Surgical team members who undergo structured communication training and use safety checklists are less likely to commit errors in the OR, according to a study in the December 2012 issue of the Journal of the American College of Surgeons.
In a review of more than more than 300 procedures performed at St. Francis Hospital and Medical Center in Hartford, Conn., lead author Lindsay Bliss, MD, general surgery resident at the University of Connecticut Health Center in Farmington, discovered 30-day complication rates dropped from 16% to 8% when surgical team members underwent communication training and used safety checklists.

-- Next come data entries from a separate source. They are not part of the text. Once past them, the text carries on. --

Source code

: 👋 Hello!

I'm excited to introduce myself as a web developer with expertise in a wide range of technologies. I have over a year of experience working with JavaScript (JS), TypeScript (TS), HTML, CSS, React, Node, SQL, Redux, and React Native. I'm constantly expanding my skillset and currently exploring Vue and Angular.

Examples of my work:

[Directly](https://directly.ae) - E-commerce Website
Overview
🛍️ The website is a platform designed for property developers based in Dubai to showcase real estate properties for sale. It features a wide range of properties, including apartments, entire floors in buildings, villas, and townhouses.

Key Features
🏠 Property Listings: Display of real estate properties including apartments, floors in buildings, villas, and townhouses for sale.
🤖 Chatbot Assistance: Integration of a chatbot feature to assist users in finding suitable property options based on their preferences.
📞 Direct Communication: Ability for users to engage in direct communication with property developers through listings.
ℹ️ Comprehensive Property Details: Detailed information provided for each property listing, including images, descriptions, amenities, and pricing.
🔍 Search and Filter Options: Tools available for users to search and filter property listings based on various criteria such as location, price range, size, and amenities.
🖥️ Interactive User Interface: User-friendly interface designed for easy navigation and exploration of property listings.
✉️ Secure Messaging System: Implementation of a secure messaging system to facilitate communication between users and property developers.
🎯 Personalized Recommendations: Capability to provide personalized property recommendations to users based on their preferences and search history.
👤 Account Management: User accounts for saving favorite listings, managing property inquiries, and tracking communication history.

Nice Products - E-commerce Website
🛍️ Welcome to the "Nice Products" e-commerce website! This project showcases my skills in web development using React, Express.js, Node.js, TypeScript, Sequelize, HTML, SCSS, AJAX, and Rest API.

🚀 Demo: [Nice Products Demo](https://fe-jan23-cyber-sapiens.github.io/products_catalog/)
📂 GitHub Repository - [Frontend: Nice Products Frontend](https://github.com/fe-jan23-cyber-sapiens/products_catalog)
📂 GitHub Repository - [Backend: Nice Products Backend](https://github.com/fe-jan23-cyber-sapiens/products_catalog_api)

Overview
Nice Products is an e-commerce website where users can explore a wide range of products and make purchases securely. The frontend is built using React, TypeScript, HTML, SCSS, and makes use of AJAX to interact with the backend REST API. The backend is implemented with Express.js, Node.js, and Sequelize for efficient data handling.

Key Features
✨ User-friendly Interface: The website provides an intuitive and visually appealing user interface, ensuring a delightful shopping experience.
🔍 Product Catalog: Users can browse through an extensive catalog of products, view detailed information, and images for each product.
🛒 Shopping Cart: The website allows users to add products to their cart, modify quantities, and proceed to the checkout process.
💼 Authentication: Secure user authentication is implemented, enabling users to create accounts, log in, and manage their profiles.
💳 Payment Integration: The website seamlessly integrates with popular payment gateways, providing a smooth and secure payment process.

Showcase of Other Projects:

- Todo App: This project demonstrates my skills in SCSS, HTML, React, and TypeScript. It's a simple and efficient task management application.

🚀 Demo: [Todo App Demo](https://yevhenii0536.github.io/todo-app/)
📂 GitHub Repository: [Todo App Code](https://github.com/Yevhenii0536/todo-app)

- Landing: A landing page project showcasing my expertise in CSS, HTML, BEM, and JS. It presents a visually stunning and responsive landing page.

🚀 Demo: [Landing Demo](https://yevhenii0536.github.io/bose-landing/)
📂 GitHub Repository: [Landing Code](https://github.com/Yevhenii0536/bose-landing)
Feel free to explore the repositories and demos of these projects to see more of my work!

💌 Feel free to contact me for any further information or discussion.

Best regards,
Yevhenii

That checklists help avoid adverse events isn't new, but this is the first study to discover checklists used in conjunction with communication training curbed such complications as SSIs, blood clots and UTIs, says Dr. Bliss.
Requiring pre-op nurses, circulators, surgical techs, OR nurses and recovery room RNs to undergo classes on improving communication skills helps them have productive conversations with other team members when things don't go according to plan, says Scott Ellner, DO, FACS, assistant professor of surgery at the UConn School of Medicine and director of surgical quality at St. Francis. The communication training involved in this study included sessions on, for example, how to effectively interact with introverts and extroverts on surgical teams.
"Improving patient safety and outcomes using a cost-effective tool was the main motivation for this work," says Dr. Bliss. "Surgeons alter practice patterns based on data, and this study provides concrete evidence of the impact team communication training and a safety checklist can have on patient outcomes."